** Opening INFORMATION GIVEN block **
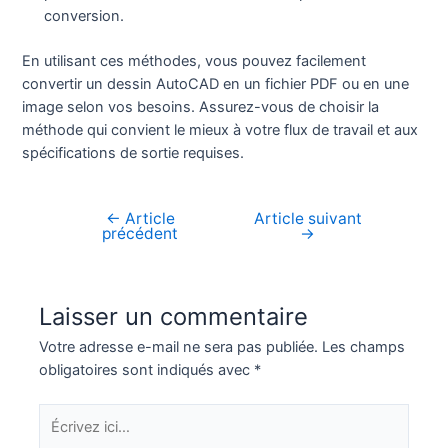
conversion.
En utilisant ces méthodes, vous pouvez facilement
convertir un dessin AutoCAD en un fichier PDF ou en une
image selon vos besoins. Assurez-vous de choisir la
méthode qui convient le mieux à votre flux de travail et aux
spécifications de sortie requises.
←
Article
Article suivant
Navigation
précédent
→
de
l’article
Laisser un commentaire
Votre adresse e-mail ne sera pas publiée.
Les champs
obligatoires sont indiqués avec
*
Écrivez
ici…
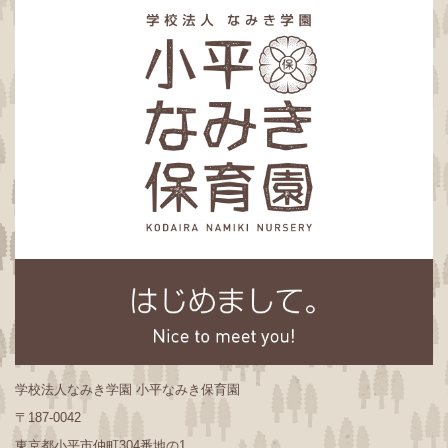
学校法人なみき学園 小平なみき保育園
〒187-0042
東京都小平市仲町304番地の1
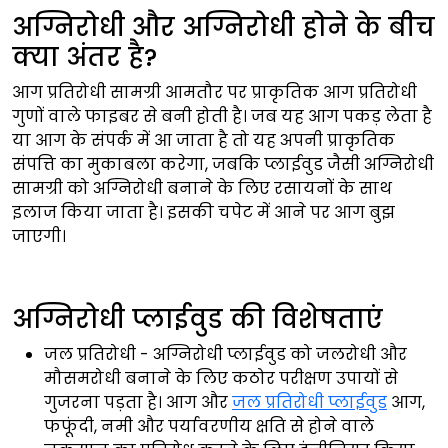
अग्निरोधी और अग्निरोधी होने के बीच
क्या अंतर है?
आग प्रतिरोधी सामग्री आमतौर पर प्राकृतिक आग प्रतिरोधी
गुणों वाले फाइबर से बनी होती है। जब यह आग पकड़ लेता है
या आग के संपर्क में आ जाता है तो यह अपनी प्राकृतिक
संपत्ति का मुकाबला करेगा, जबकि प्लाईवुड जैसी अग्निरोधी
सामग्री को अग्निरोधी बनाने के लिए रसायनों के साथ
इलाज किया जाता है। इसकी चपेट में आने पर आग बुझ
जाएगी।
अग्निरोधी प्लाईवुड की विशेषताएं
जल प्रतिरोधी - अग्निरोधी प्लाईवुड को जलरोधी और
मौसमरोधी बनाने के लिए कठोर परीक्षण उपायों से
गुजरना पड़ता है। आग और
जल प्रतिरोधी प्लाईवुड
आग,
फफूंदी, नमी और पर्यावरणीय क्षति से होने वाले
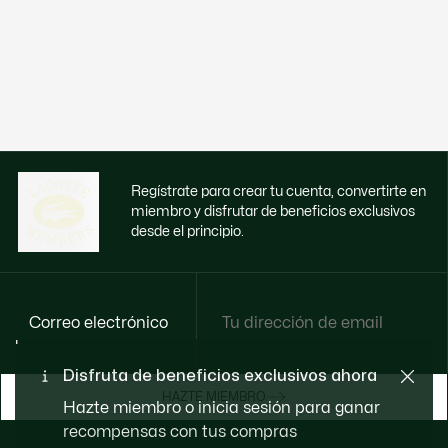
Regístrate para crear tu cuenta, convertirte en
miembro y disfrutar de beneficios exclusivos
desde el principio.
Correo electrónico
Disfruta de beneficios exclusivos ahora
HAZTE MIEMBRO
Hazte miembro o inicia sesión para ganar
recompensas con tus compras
** Closing INFORMATION GIVEN block **
• **EXERCISE PROMPT**:
Convert the text read from all four entries into a JSON list of strings, one string per line with blank lines omitted. Leave the picture markers out of the answer.

• **FINAL ANSWER**:
[
  "conversion.",
  "En utilisant ces méthodes, vous pouvez facilement",
  "convertir un dessin AutoCAD en un fichier PDF ou en une",
  "image selon vos besoins. Assurez-vous de choisir la",
  "méthode qui convient le mieux à votre flux de travail et aux",
  "spécifications de sortie requises.",
  "←",
  "Article",
  "Article suivant",
  "Navigation",
  "précédent",
  "→",
  "de",
  "l’article",
  "Laisser un commentaire",
  "Votre adresse e-mail ne sera pas publiée.",
  "Les champs",
  "obligatoires sont indiqués avec",
  "*",
  "Écrivez",
  "ici…",
  "学校法人なみき学園 小平なみき保育園",
  "〒187-0042",
  "東京都小平市仲町304番地の1",
  "अग्निरोधी और अग्निरोधी होने के बीच",
  "क्या अंतर है?",
  "आग प्रतिरोधी सामग्री आमतौर पर प्राकृतिक आग प्रतिरोधी",
  "गुणों वाले फाइबर से बनी होती है। जब यह आग पकड़ लेता है",
  "या आग के संपर्क में आ जाता है तो यह अपनी प्राकृतिक",
  "संपत्ति का मुकाबला करेगा, जबकि प्लाईवुड जैसी अग्निरोधी",
  "सामग्री को अग्निरोधी बनाने के लिए रसायनों के साथ",
  "इलाज किया जाता है। इसकी चपेट में आने पर आग बुझ",
  "जाएगी।",
  "अग्निरोधी प्लाईवुड की विशेषताएं",
  "जल प्रतिरोधी - अग्निरोधी प्लाईवुड को जलरोधी और",
  "मौसमरोधी बनाने के लिए कठोर परीक्षण उपायों से",
  "गुजरना पड़ता है। आग और",
  "जल प्रतिरोधी प्लाईवुड",
  "आग,",
  "फफूंदी, नमी और पर्यावरणीय क्षति से होने वाले",
  "Regístrate para crear tu cuenta, convertirte en",
  "miembro y disfrutar de beneficios exclusivos",
  "desde el principio.",
  "Correo electrónico",
  "Disfruta de beneficios exclusivos ahora",
  "HAZTE MIEMBRO",
  "Hazte miembro o inicia sesión para ganar",
  "recompensas con tus compras"
]